Wiederaufbau Berliner Stadtschloss

  • Ich sehe das anders herum. Erst in der jüngeren Zeit, die uns das Mitspracherecht bei allem und jedem beschert hat, haben sich eigenständige "Volksmeinungen" entwickelt. Die Basis dafür ist nicht etwa ein irgendwo objektives Schönheitsempfinden (das Trägern von schwarzen Rollkragenpullovern irgendwie abhanden gekommen ist) sondern die Tatsache, dass man sich heute nicht mehr intensiv mit Dingen beschäftigen muss, wenn man mitreden oder mitgestalten will.


    Expertenmeinungen taugen nach diesem Demokratieverständnis nicht mehr als die von Lieschen Müller. Eine Wortmeldung, die aus dem Bodensatz eines ungelenkigen Geistes entsteht gilt mittlerweile als völlig legitim.
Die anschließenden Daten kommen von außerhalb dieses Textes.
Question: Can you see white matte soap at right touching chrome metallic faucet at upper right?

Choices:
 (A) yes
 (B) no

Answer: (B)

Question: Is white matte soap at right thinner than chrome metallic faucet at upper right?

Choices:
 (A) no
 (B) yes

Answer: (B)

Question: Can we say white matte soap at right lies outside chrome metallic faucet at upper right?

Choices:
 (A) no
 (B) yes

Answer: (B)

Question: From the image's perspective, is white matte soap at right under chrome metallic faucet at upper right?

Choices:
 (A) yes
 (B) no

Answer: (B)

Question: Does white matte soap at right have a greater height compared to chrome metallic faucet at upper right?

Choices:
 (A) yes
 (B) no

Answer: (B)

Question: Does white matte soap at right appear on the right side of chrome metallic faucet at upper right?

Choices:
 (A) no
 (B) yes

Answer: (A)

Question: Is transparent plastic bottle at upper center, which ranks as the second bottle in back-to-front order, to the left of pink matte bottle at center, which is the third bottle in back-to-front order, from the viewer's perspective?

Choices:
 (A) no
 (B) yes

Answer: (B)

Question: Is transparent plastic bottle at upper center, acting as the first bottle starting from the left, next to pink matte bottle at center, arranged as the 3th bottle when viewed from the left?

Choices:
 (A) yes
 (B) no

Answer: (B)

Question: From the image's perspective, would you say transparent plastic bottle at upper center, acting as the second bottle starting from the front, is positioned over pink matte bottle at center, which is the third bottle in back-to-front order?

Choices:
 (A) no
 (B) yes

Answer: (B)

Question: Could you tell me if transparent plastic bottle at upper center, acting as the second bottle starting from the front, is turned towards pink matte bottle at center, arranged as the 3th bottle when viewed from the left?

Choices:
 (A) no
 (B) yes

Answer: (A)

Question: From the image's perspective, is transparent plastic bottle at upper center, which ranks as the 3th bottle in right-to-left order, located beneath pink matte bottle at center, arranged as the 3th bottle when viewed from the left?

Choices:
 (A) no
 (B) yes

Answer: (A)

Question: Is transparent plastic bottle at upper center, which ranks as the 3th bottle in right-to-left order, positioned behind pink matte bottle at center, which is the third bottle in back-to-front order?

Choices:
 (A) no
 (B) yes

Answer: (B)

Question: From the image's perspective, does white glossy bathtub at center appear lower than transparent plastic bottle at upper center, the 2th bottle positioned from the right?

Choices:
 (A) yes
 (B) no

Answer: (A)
Mehrere davon sollen dann offenbar Volkes Meinung abbilden.


    Nicht umsonst gibt es hier noch ältere Generationen oder andernorts ganze Gesellschaften, deren Wertmaßstäbe bei architektonischen Beurteilungen völlig vom aktuellen Zeitgeschmack der neudeutschen Wir-Wissen-Alles -Besser-Ära abweichen.


    Einigen dürfte das analog zur Hochhaus-Debatte bekannt vorkommen.


    Zusammengefasst: Es ist eher das neuere, tumbe Demokratieverständnis (samt seiner medialen Verbreitung) als die Unfähigkeit oder Arroganz zeitgenössischer Planer und Architekten, die zur genannten Diskrepanz führt. Dafür, dass einzig Architekten die Buhmänner sein sollen, sehe ich keine ernsthafte Begründung. Pauschal Dummheit oder Arroganz zu unterstellen, ist haltlos und billig.



    Gruss
    AeG

  • Zitat von AeG


    Expertenmeinungen taugen nach diesem Demokratieverständnis nicht mehr als die von Lieschen Müller.


    Ist mir schon klar, daß sich Fachleute für raffinierte techn. Details und aufwendige Konstruktionen usw. begeistern können, aber viel mehr als die Fassade nimmt ein Normalo eben nicht wahr. Und diese Normalos stellen eben die große Mehrheit und da ist es durchaus legitim, daß sie äußern können was ihnen gefällt und was nicht. Kann ich schon verstehen, daß es für einen (angehenden?) Architekten frustrierend ist, wenn Zeitgenössisches oft abgelehnt wird. Da hilft nur: gefälligere (bessere) Entwürfe machen. Provozieren und Experimentieren tut man besser im eigenen Hinterhof.


    Zitat von AeG


    Pauschal Dummheit oder Arroganz zu unterstellen, ist haltlos und billig.


    Machst Du aber irgendwie:
    "Eine Wortmeldung, die aus dem Bodensatz eines ungelenkigen Geistes entsteht"
    Hast Du Dir das Umfrageergebnis hier im Forum angeschaut? Willst Du die Mehrheit hier so beschimpfen?

  • Ich sehe es weniger als Unterstellung an, wenn ich das jemandem, der sich definitiv nicht so intensiv mit der Materie berschäftigt hat wie jene, die es von beruf(ung)swegen tun, vorhalte. Im umkekehrt Falle finde ich es treffender.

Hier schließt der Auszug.